Teacher-Student Evaluation 🧪 In Beta¶

This approach is inspired by the teacher-student progressive learning technique described in the paper YODA: Teacher-Student Progressive Learning for Language Models. While commonly used for model distillation, ExtractThinker adapts this concept for evaluation purposes, where more capable "teacher" models assess and benchmark smaller "student" models in extraction pipelines.

The teacher-student approach allows you to benchmark your extractor against a more capable "teacher" model to identify performance gaps and potential areas for improvement.

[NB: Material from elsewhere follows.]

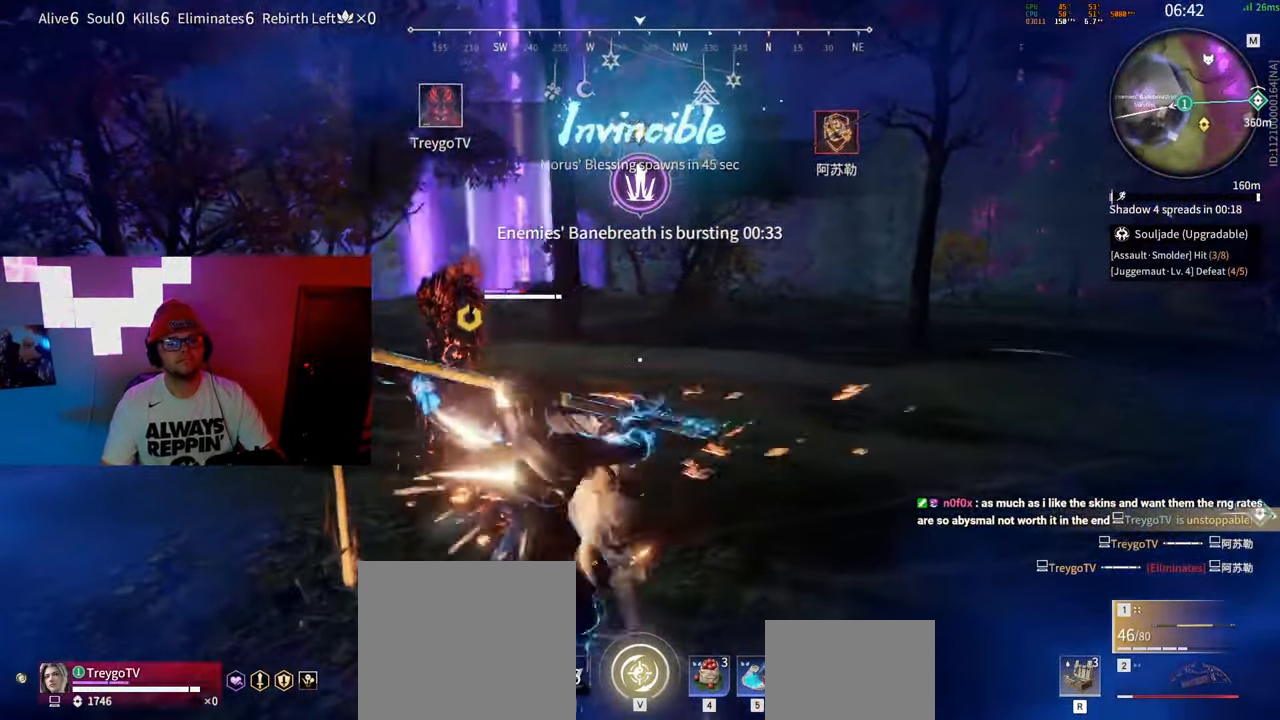
{"keys": [], "mouse": [], "events": [[250, "mouse_right", "up"]]}
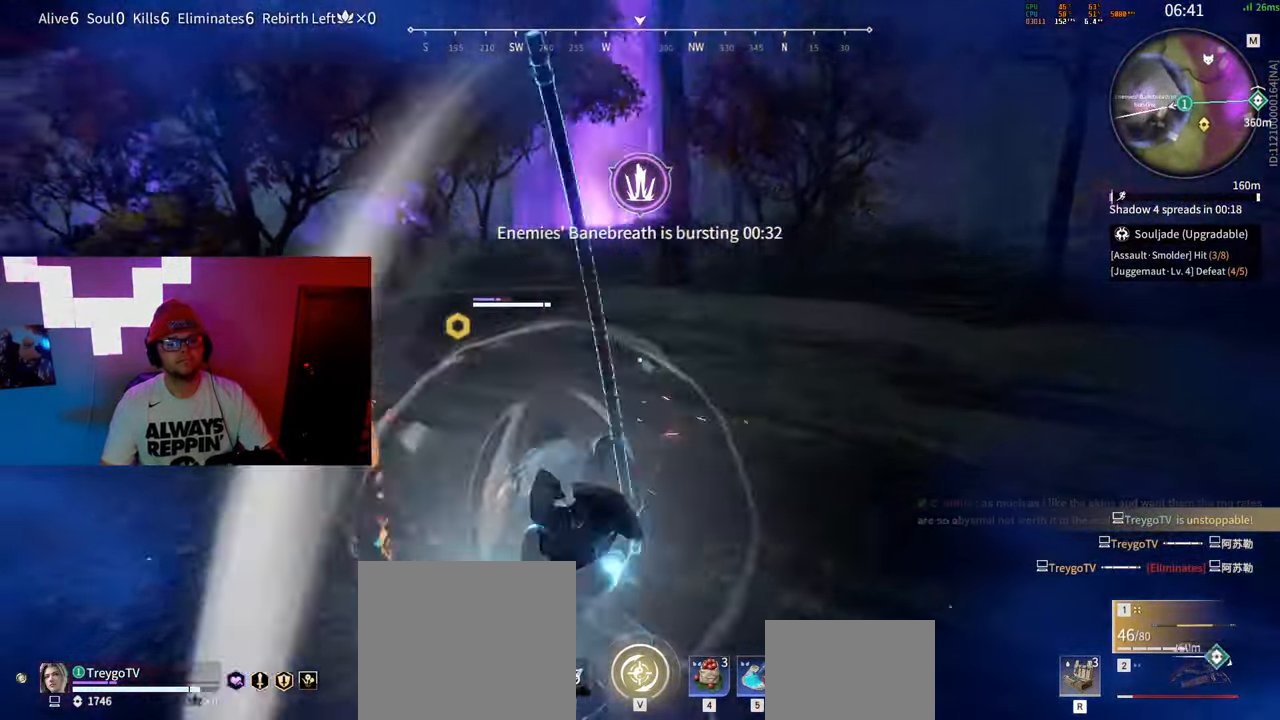
{"keys": ["w"], "mouse": [], "events": [[433, "w", "down"]]}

This approach is particularly useful for:

Understanding the performance ceiling with better models
Identifying fields that benefit most from model upgrades
Quantifying the cost-performance tradeoff between different models
Creating a baseline for progressive model improvement

Basic Setup¶

from extract_thinker import Extractor, Contract
from extract_thinker.eval import TeacherStudentEvaluator, FileSystemDataset
from extract_thinker.document_loader import DocumentLoaderPyPdf, DocumentLoaderAWSTextract

# Define your contract
class InvoiceContract(Contract):
    invoice_number: str
    date: str
    total_amount: float
    line_items: List[dict]

# Initialize "student" extractor with standard configuration
student_extractor = Extractor()
student_extractor.load_document_loader(DocumentLoaderPyPdf())
student_extractor.load_llm("gpt-4o-mini") # More affordable model

# Initialize "teacher" extractor with superior configuration
teacher_extractor = Extractor()
teacher_extractor.load_document_loader(DocumentLoaderAWSTextract())
teacher_extractor.load_llm("gpt-4o") # More capable model

# Create dataset
dataset = FileSystemDataset(
    documents_dir="./test_invoices/",
    labels_path="./test_invoices/labels.json",
    name="Invoice Test Set"
)

# Set up teacher-student evaluator
evaluator = TeacherStudentEvaluator(
    student_extractor=student_extractor,
    teacher_extractor=teacher_extractor,
    response_model=InvoiceContract
)

# Run comparative evaluation
report = evaluator.evaluate(dataset)

# Print comparative summary
report.print_summary()

Interpreting Comparative Results¶

The evaluation report provides side-by-side metrics for both models and the improvement percentages:

=== Teacher-Student Evaluation ===
Dataset: Invoice Test Set
Model(s): Student: gpt-4o-mini, Teacher: gpt-4o
Timestamp: 2024-06-01T12:34:56.789012

=== Student Model Metrics ===
Documents tested: 50
Document accuracy: 75.00%
Schema validation rate: 92.00%
Average precision: 85.50%
Average recall: 82.00%
Average F1 score: 83.70%
Average execution time: 1.85s

=== Teacher Model Metrics ===
Document accuracy: 94.00%
Schema validation rate: 100.00%
Average precision: 96.50%
Average recall: 95.00%
Average F1 score: 95.74%
Average execution time: 3.25s

=== Comparison Metrics ===
Document accuracy improvement: 25.33%
Execution time ratio (teacher/student): 1.76x

=== Field-Level Improvements ===
invoice_number:
  Student F1: 92.00%
  Teacher F1: 98.00%
  Improvement: 6.52%
date:
  Student F1: 88.00%
  Teacher F1: 96.00%
  Improvement: 9.09%
total_amount:
  Student F1: 78.00%
  Teacher F1: 94.00%
  Improvement: 20.51%
...

Advanced Configuration¶

You can configure different settings for the student and teacher models:

evaluator = TeacherStudentEvaluator(
    student_extractor=student_extractor,
    teacher_extractor=teacher_extractor,
    response_model=InvoiceContract,
    student_vision=False,
    teacher_vision=True, # Enable vision only for teacher
    student_content="Extract the basic invoice details.",
    teacher_content="Extract all invoice details with high precision."
)

Cost-Benefit Analysis¶

The teacher-student approach helps you make informed decisions about model selection by quantifying the performance gains relative to the additional cost and processing time of more capable models.

Consider the following when interpreting results: - Is the accuracy improvement worth the increased cost? - Are there specific fields that benefit more from the teacher model? - Would a different document loader provide better results without increasing model costs? - Can you tailor prompts to close the gap between student and teacher performance?